Dit voorschrift zorgt ervoor dat grond die reeds eerder bij een verleende omgevingsvergunning is meegenomen niet nog eens bij de verlening van een nieuwe omgevingsvergunning mag worden meegenomen. Deze anti-dubbeltelbepaling heeft uitsluitend betrekking op situaties die plaatsvinden onder het geldende bestemmingsplan. Het is dus niet zo dat gronden die zijn meegeteld bij het verlenen van een omgevingsvergunning onder een vorig bestemmingsplan, bij het verlenen van een omgevingsvergunning onder het nieuwe bestemmingsplan ook buiten beschouwing moeten worden gelaten.

Artikel 13 Algemene bouwregels

In dit artikel is onder meer bepaald dat het oprichten van geluidgevoelige objecten uitsluitend is toegestaan indien wordt voldaan aan de bepalingen uit de Wet geluidhinder of de daarop gebaseerde overige regelingen. Daarnaast is een regeling opgenomen die ervoor zorg draagt dat bij het oprichten van bebouwing rekening moet worden gehouden met de belangen van de waterbeheerder: bebouwing nabij de bestemming 'Water' is uitsluitend mogelijk na verlening van een afwijking.

Artikel 14 Algemene gebruiksregels

In dit artikel is aangegeven wat wordt verstaan onder verboden gebruik, zoals bedoeld in artikel 2.1 van de Wet algemene bepalingen omgevingsrecht. Om expliciet duidelijk te maken dat vestiging van een seksinrichting, in welke vorm dan ook, niet is toegestaan in dit plangebied, is bepaald dat gebruik als seksinrichting altijd als een strijdig gebruik wordt aangemerkt en als zodanig verboden is.

Artikel 15 Vrijwaringszone - straalpad

In dit artikel zijn regels opgenomen ter bescherming van de straalpaden binnen het plangebied.

Artikel 16 Algemene afwijkingsregels

Op basis van dit artikel zijn burgemeester en wethouders bevoegd om voor de gronden binnen het plangebied met een omgevingsvergunning af te wijken van de in de bestemmingen opgenomen bebouwingsregels. Het gaat hier om veranderingen van beperkte aard, zoals het bouwen van gebouwtjes van openbaar nut en het vergroten van de maatvoering van bouwwerken met 15%.

Artikel 17 Algemene procedureregels

In dit artikel is opgenomen dat voor het stellen van nadere eisen een procedure moet worden doorlopen, alvorens burgemeester en wethouders medewerking kunnen verlenen. Hierdoor wordt verzekerd dat de belangen van de gebruikers in het plangebied beschermd worden.

Artikel 18 Overige regels

Om een onevenredige aantasting van de bouw- en gebruiksmogelijkheden te voorkomen, is aan burgemeester en wethouders de bevoegdheid geboden om nadere eisen te stellen aan de plaatsing van gebouwen en de plaatsing en afmetingen van andere bouwwerken.
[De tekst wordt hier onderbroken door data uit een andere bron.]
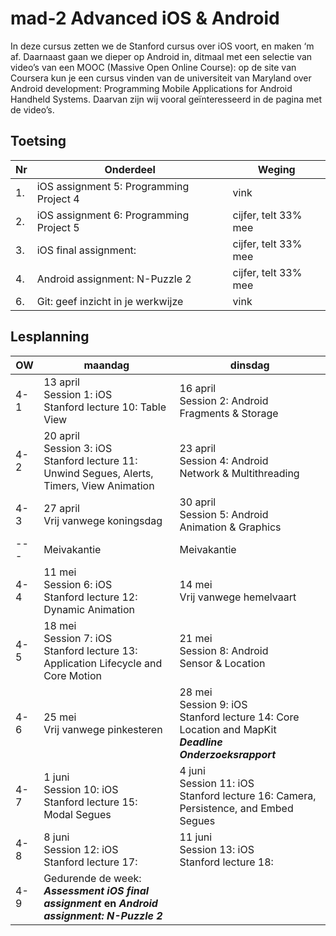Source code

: # mad-2 Advanced iOS & Android

In deze cursus zetten we de Stanford cursus over iOS voort, en maken ‘m af. Daarnaast gaan we dieper op Android in, ditmaal met een selectie van video’s van een MOOC (Massive Open Online Course): op de site van Coursera kun je een cursus vinden van de universiteit van Maryland over Android development: Programming Mobile Applications for Android Handheld Systems. Daarvan zijn wij vooral geïnteresseerd in de pagina met de video’s. 

## Toetsing

Nr | Onderdeel | Weging
---| --- | ---
1. | iOS assignment 5: Programming Project 4 | vink
2. | iOS assignment 6: Programming Project 5   | cijfer, telt 33% mee
3. | iOS final assignment: | cijfer, telt 33% mee
4. | Android assignment:  N-Puzzle 2 | cijfer, telt 33% mee
6. | Git: geef inzicht in je werkwijze | vink

## Lesplanning 
OW | maandag | dinsdag
-----|------|------
4-1 | 13 april <br> Session 1: iOS <br> Stanford lecture 10: Table View  | 16 april <br> Session 2: Android <br> Fragments & Storage
4-2 | 20 april <br> Session 3: iOS <br> Stanford lecture 11: Unwind Segues, Alerts, Timers, View Animation| 23 april <br> Session 4: Android <br> Network & Multithreading
4-3 | 27 april <br> Vrij vanwege koningsdag| 30 april <br> Session 5: Android <br> Animation & Graphics
--- | Meivakantie | Meivakantie
4-4 | 11 mei <br> Session 6: iOS <br> Stanford lecture 12: Dynamic Animation | 14 mei <br> Vrij vanwege hemelvaart
4-5 | 18 mei <br> Session 7: iOS <br> Stanford lecture 13: Application Lifecycle and Core Motion | 21 mei <br> Session 8: Android <br> Sensor & Location
4-6 | 25 mei <br> Vrij vanwege pinkesteren | 28 mei <br> Session 9: iOS <br> Stanford lecture 14: Core Location and MapKit <br> __*Deadline Onderzoeksrapport*__
4-7 | 1 juni <br> Session 10: iOS <br> Stanford lecture 15: Modal Segues | 4 juni <br> Session 11: iOS <br> Stanford lecture 16: Camera, Persistence, and Embed Segues
4-8 | 8 juni <br> Session 12: iOS <br> Stanford lecture 17: | 11 juni <br> Session 13: iOS <br> Stanford lecture 18:
4-9 | Gedurende de week: <br> __*Assessment iOS final assignment* en *Android assignment: N-Puzzle 2*__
Dit kan enkel geschieden in concrete, individuele gevallen.

Artikel 19 Overgangsrecht bouwwerken

In dit artikel is onder meer aangegeven dat bouwwerken die ten tijde van inwerkingtreding van dit plan aanwezig zijn, mogen blijven bestaan, ondanks dat zij afwijken van het plan.

Artikel 20 Overgangsrecht gebruik

Gebruik van gronden en opstallen zoals dat op het moment van inwerkingtreding van dit plan plaatsvindt mag -hoewel het afwijkt van het plan- worden gecontinueerd. Gebruik dat reeds onder het hiervoor geldende bestemmingsplan illegaal is aangevangen en ook volgens het nieuwe bestemmingsplan niet kan, blijft illegaal en mag dus niet worden voortgezet.

Artikel 21 Hardheidsclausule

In deze bepaling wordt vorm en inhoud gegeven aan het persoonsgebonden overgangsrecht.

Artikel 22 Slotregel

In dit artikel is bepaald hoe de regels van dit bestemmingsplan dienen te worden aangehaald.